▶ INSTRUCTIONS FOR THE TASK:
An unchanged copy of all the lines below is expected, and it should contain no pictures.
___ AVAILABLE RECORDS
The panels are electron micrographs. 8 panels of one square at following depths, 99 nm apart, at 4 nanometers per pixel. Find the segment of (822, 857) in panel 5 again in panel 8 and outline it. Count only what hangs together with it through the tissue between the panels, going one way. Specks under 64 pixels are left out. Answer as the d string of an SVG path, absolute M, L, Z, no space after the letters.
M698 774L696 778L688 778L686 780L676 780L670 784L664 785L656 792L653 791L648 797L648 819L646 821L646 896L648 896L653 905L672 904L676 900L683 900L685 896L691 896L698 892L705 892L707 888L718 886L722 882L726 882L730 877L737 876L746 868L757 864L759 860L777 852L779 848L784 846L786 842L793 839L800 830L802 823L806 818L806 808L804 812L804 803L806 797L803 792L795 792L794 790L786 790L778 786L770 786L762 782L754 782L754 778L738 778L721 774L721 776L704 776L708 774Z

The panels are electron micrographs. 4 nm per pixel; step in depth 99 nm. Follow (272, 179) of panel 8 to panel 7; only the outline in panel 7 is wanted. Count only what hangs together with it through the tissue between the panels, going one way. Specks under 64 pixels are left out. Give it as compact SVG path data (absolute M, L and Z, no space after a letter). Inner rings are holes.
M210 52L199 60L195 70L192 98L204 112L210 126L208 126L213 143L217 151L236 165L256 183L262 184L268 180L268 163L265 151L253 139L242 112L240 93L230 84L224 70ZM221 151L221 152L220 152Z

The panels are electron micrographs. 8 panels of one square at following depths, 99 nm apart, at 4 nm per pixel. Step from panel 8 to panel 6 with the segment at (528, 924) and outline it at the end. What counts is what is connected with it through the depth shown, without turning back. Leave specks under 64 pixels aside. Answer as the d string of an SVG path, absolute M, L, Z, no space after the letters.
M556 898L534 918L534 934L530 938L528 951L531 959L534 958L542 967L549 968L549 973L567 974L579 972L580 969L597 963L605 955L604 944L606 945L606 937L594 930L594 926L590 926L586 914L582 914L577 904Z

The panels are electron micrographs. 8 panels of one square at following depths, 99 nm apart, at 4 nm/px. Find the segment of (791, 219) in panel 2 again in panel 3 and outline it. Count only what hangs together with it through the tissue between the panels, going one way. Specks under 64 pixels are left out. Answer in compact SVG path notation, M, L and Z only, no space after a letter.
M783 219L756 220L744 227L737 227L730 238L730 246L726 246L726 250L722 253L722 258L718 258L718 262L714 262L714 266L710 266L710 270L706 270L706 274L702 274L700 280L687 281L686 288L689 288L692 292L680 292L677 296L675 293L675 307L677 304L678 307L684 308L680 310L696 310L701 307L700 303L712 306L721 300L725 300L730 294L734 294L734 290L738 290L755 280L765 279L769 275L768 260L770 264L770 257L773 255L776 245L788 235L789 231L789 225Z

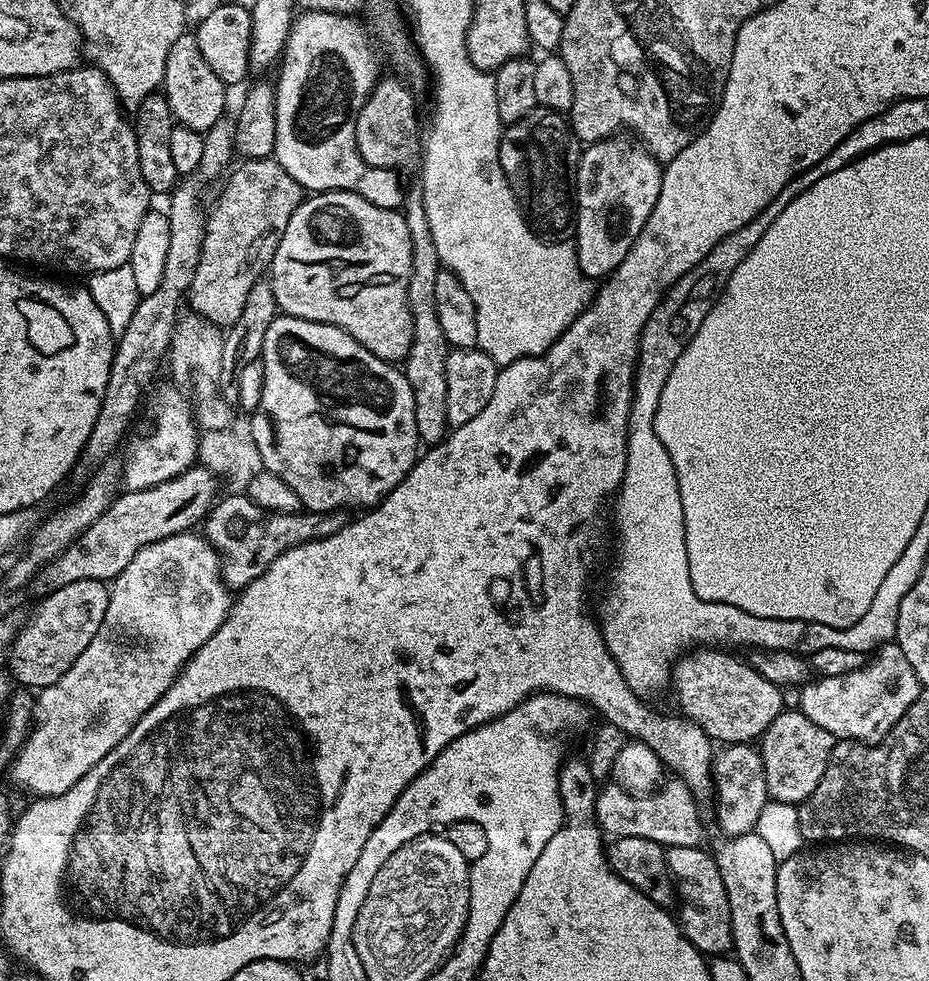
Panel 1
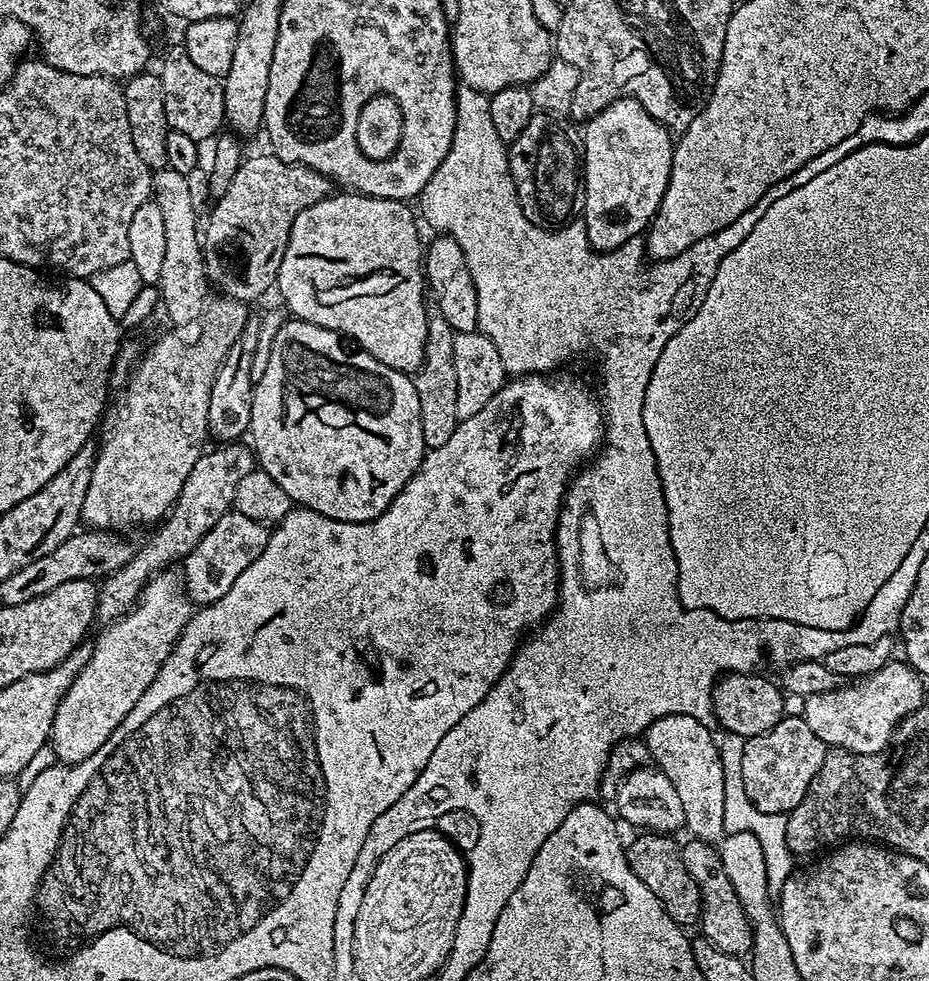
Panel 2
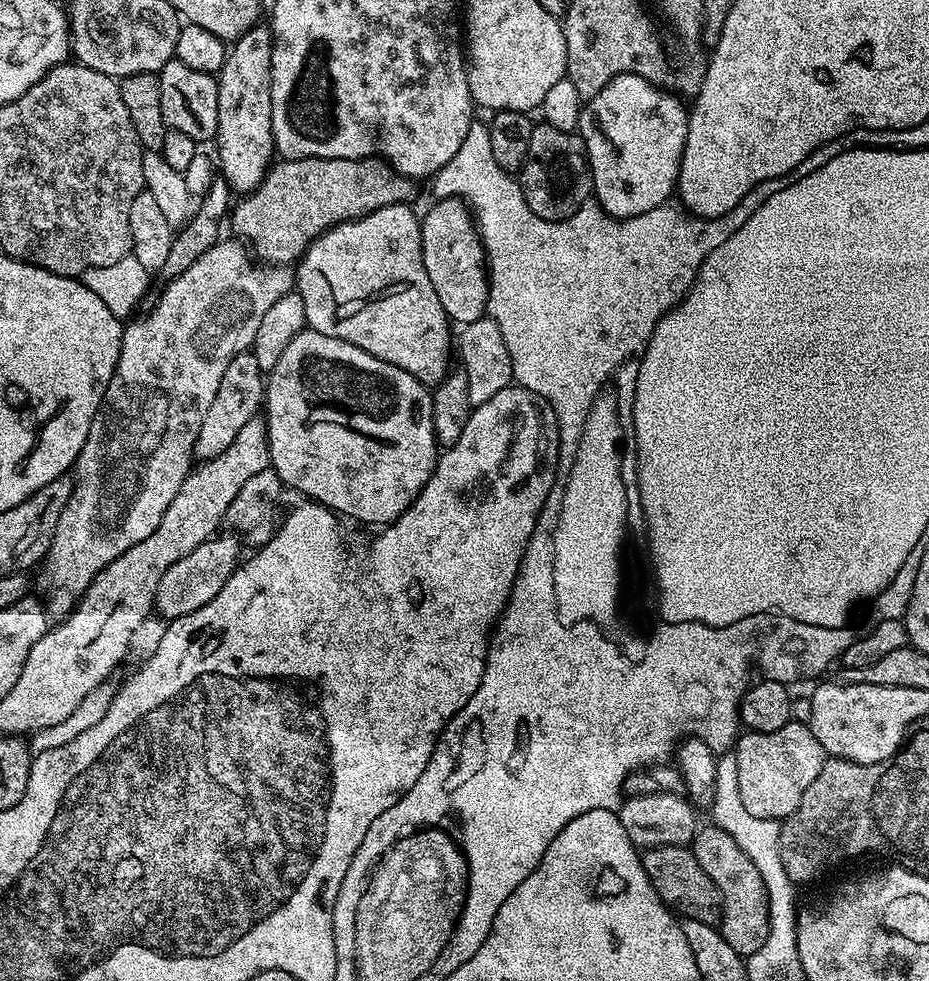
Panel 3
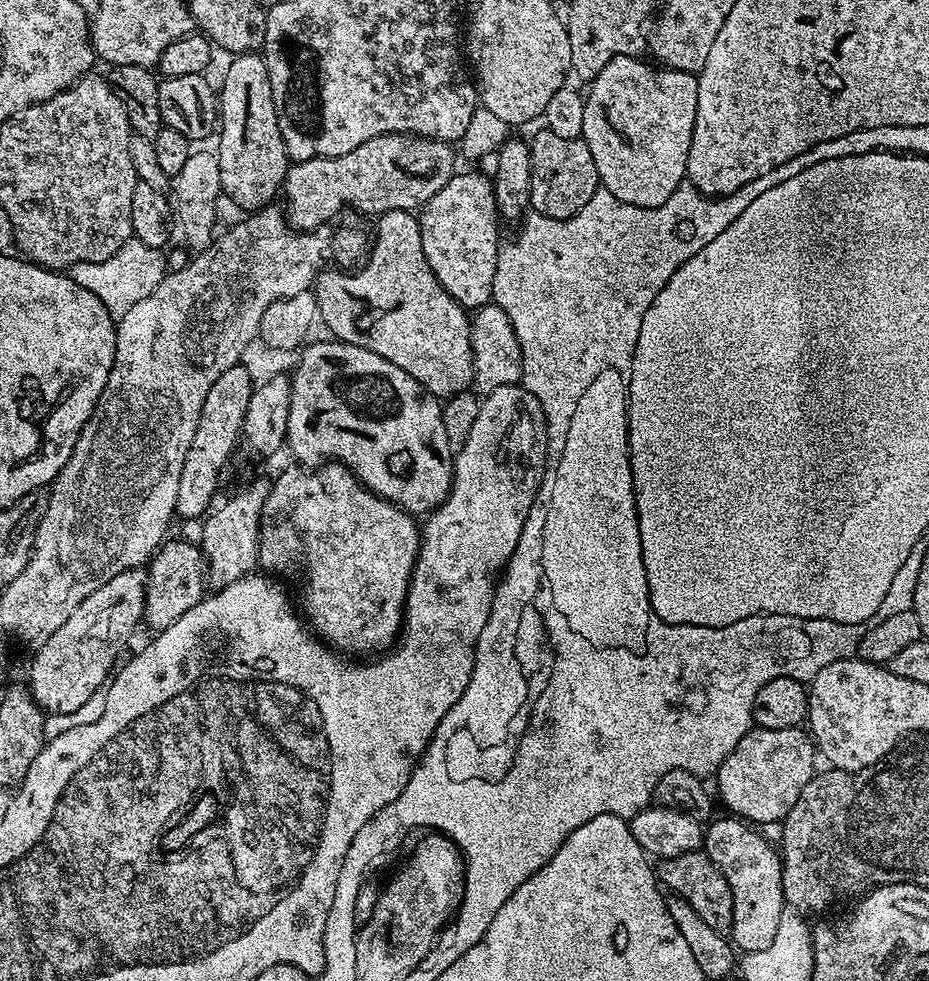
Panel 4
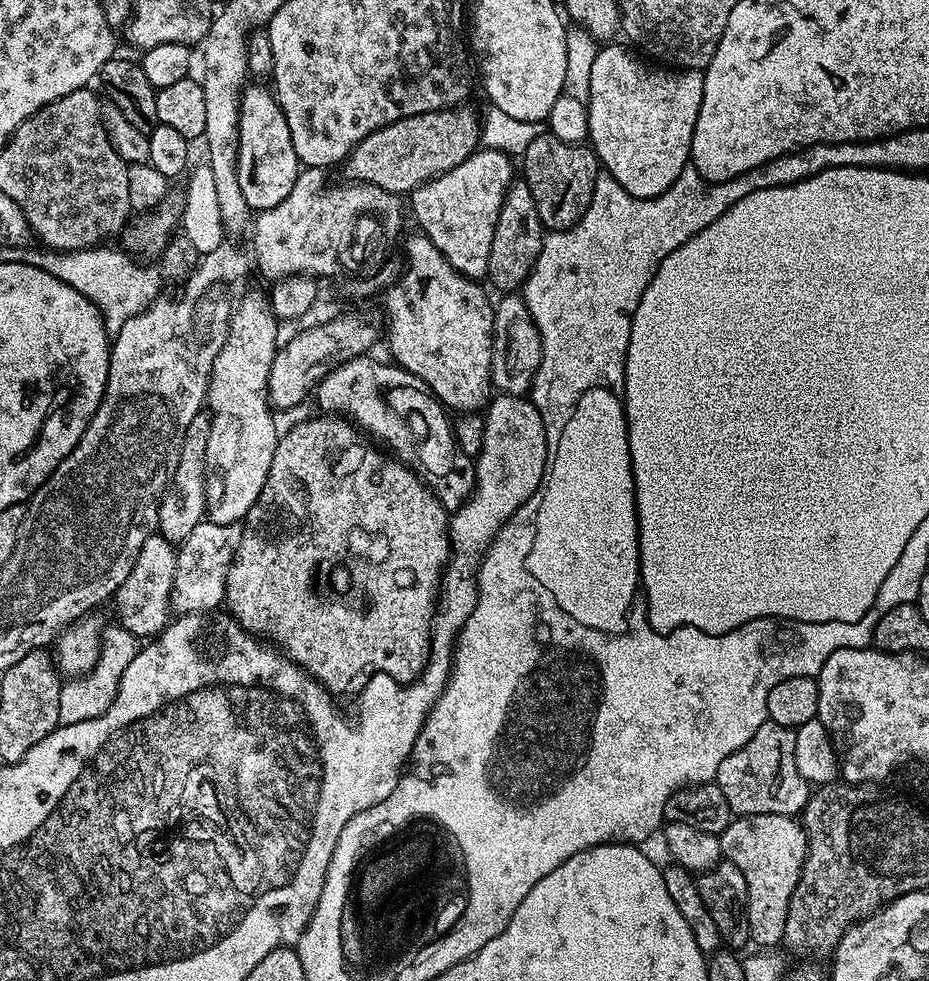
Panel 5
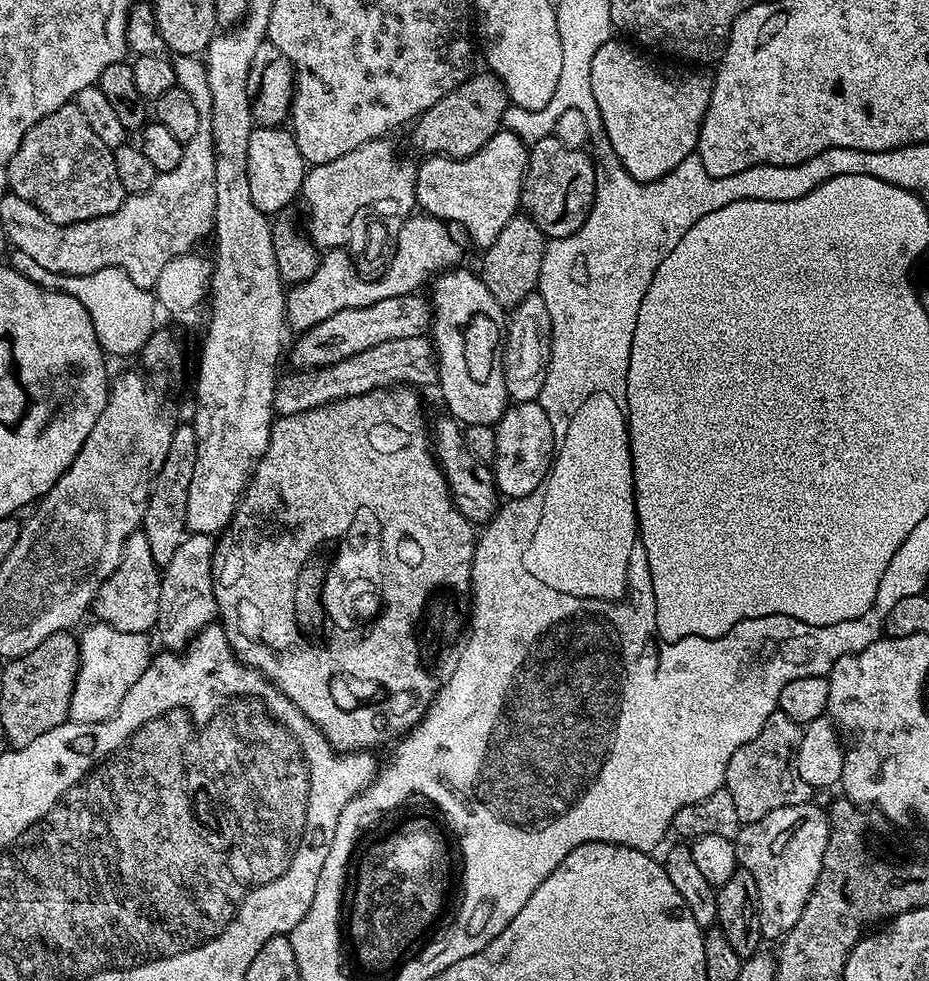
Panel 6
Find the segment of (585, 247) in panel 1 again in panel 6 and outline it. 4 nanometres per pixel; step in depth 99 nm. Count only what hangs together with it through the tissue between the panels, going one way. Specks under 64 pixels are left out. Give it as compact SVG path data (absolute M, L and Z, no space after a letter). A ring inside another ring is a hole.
M619 39L608 40L606 46L600 47L598 54L594 54L594 62L590 66L590 87L594 90L594 99L602 114L604 133L610 138L614 154L618 154L622 166L632 177L641 183L648 183L670 174L674 166L682 162L682 158L695 153L700 124L710 106L713 77L703 76L700 72L683 72L680 68L659 68L654 61L643 56L643 51Z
______
▶ EXERCISE ANSWER:
The panels are electron micrographs. 8 panels of one square at following depths, 99 nm apart, at 4 nanometers per pixel. Find the segment of (822, 857) in panel 5 again in panel 8 and outline it. Count only what hangs together with it through the tissue between the panels, going one way. Specks under 64 pixels are left out. Answer as the d string of an SVG path, absolute M, L, Z, no space after the letters.
M698 774L696 778L688 778L686 780L676 780L670 784L664 785L656 792L653 791L648 797L648 819L646 821L646 896L648 896L653 905L672 904L676 900L683 900L685 896L691 896L698 892L705 892L707 888L718 886L722 882L726 882L730 877L737 876L746 868L757 864L759 860L777 852L779 848L784 846L786 842L793 839L800 830L802 823L806 818L806 808L804 812L804 803L806 797L803 792L795 792L794 790L786 790L778 786L770 786L762 782L754 782L754 778L738 778L721 774L721 776L704 776L708 774Z

The panels are electron micrographs. 4 nm per pixel; step in depth 99 nm. Follow (272, 179) of panel 8 to panel 7; only the outline in panel 7 is wanted. Count only what hangs together with it through the tissue between the panels, going one way. Specks under 64 pixels are left out. Give it as compact SVG path data (absolute M, L and Z, no space after a letter). Inner rings are holes.
M210 52L199 60L195 70L192 98L204 112L210 126L208 126L213 143L217 151L236 165L256 183L262 184L268 180L268 163L265 151L253 139L242 112L240 93L230 84L224 70ZM221 151L221 152L220 152Z

The panels are electron micrographs. 8 panels of one square at following depths, 99 nm apart, at 4 nm per pixel. Step from panel 8 to panel 6 with the segment at (528, 924) and outline it at the end. What counts is what is connected with it through the depth shown, without turning back. Leave specks under 64 pixels aside. Answer as the d string of an SVG path, absolute M, L, Z, no space after the letters.
M556 898L534 918L534 934L530 938L528 951L531 959L534 958L542 967L549 968L549 973L567 974L579 972L580 969L597 963L605 955L604 944L606 945L606 937L594 930L594 926L590 926L586 914L582 914L577 904Z

The panels are electron micrographs. 8 panels of one square at following depths, 99 nm apart, at 4 nm/px. Find the segment of (791, 219) in panel 2 again in panel 3 and outline it. Count only what hangs together with it through the tissue between the panels, going one way. Specks under 64 pixels are left out. Answer in compact SVG path notation, M, L and Z only, no space after a letter.
M783 219L756 220L744 227L737 227L730 238L730 246L726 246L726 250L722 253L722 258L718 258L718 262L714 262L714 266L710 266L710 270L706 270L706 274L702 274L700 280L687 281L686 288L689 288L692 292L680 292L677 296L675 293L675 307L677 304L678 307L684 308L680 310L696 310L701 307L700 303L712 306L721 300L725 300L730 294L734 294L734 290L738 290L755 280L765 279L769 275L768 260L770 264L770 257L773 255L776 245L788 235L789 231L789 225Z

Panel 1
Panel 2
Panel 3
Panel 4
Panel 5
Panel 6
Find the segment of (585, 247) in panel 1 again in panel 6 and outline it. 4 nanometres per pixel; step in depth 99 nm. Count only what hangs together with it through the tissue between the panels, going one way. Specks under 64 pixels are left out. Give it as compact SVG path data (absolute M, L and Z, no space after a letter). A ring inside another ring is a hole.
M619 39L608 40L606 46L600 47L598 54L594 54L594 62L590 66L590 87L594 90L594 99L602 114L604 133L610 138L614 154L618 154L622 166L632 177L641 183L648 183L670 174L674 166L682 162L682 158L695 153L700 124L710 106L713 77L703 76L700 72L683 72L680 68L659 68L654 61L643 56L643 51Z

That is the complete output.